The French are proud of their language and prefer to communicate in French as opposed to English.  If you do not speak French, then you should at least make an effort to learn the language needed for introductions as this will show a willingness on your part.  If you have your materials translated, then ensure they are translated well and that they have been proofread.  It will not be considered acceptable to distribute materials with any grammatical or spelling errors. You should also consider the following:

  • French business emphasizes courtesy and a fair degree of formality. If you are attending a meeting with your French counterparts, then wait to be told where to sit as there may be a protocol to be followed.
  • Business is often conducted slowly. You will have to be patient and not appear ruffled by the strict adherence to protocol.
  • Avoid confrontational behavior or high-pressure tactics as it can be counterproductive.
  • The French will carefully analyze every detail of a proposal, regardless of how minute. The French are often impressed with good debating skills that demonstrate an intellectual grasp of the situation and all the ramifications.

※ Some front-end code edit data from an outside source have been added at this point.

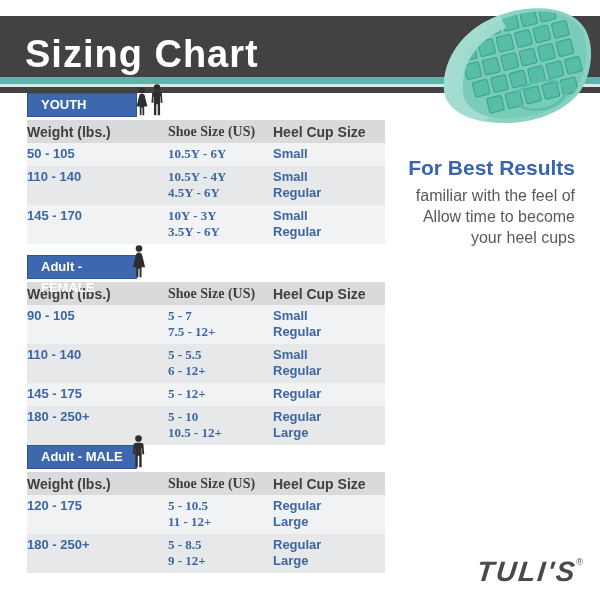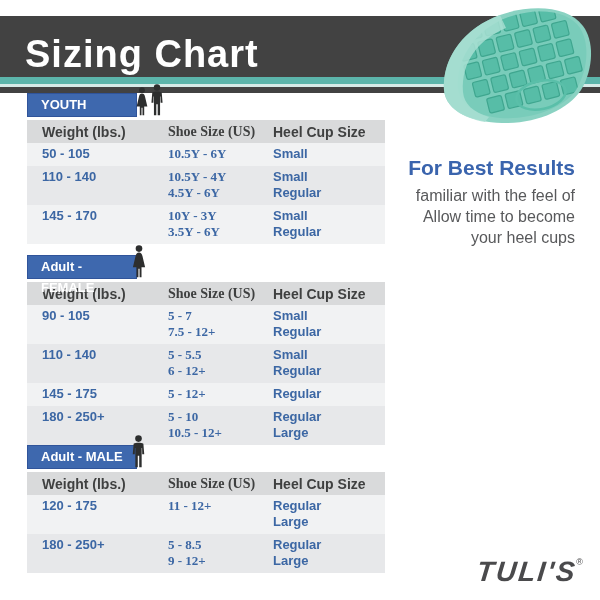--- a/index.html
+++ b/index.html
@@ -31,21 +31,21 @@
   .band-icons{position:absolute;left:107px;bottom:0px;display:flex;align-items:flex-end;gap:1px;z-index:4;}
   .band-icons svg{display:block;}
 
   .thead{
     display:flex;background:#d9dadb;height:23px;align-items:center;
     font-weight:bold;color:#3f4040;font-size:14px;
   }
   .trow{display:flex;font-weight:bold;color:#3c67a4;font-size:13px;line-height:16px;padding:3px 0 4px 0;}
   .trow.light{background:#f1f2f3;}
   .trow.dark{background:#e7e8ea;}
-  .col1{width:141px;padding-left:15px;box-sizing:border-box;}
+  .col1{width:141px;box-sizing:border-box;}
   .col2{width:105px;font-family:Liberation Serif, serif;}
   .col3{flex:1;}
   .ln{display:block;}
   .ln:empty{display:none;}
 
   
   .info{position:absolute;right:25px;top:156px;width:200px;text-align:right;z-index:3;}
   .info-heading{margin:0 0 5px 0;font-size:21px;font-weight:bold;color:#3a64ad;}
   .info-line{font-size:16px;color:#58595b;line-height:21px;}
 
@@ -248,20 +248,21 @@
   <div class="thead">
     <div class="col1">Weight (lbs.)</div>
     <div class="col2">Shoe Size (US)</div>
     <div class="col3">Heel Cup Size</div>
   </div>
   <div class="trow light">
     <div class="col1">
         <span class="ln">120 - 175</span>
       </div>
     <div class="col2">
+        <span class="ln">5 - 10.5</span>
         <span class="ln">11 - 12+</span>
       </div>
     <div class="col3">
         <span class="ln">Regular</span>
         <span class="ln">Large</span>
       </div>
   </div>
   <div class="trow dark">
     <div class="col1">
         <span class="ln">180 - 250+</span>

  • Never attempt to be overly friendly. The French generally compartmentalize their business and personal lives.
  • The negotiation process in France can be quite drawn out. The value placed on detail in French business culture means that you may well be required to reiterate and distribute a record of any agreements made throughout the process to all attendees. 
  • Ensure you prepare well presented and clear materials as part of your negotiations which emphasise facts and benefits.  Do not be tempted to oversell yourself or your product / service, as this will not be appreciated. 
  • You will find that there is a great deal of debate and discussion in relation to your proposal.  The French are likely to want to understand it in detail and may well challenge your assertions in a bid to gain the necessary nuances.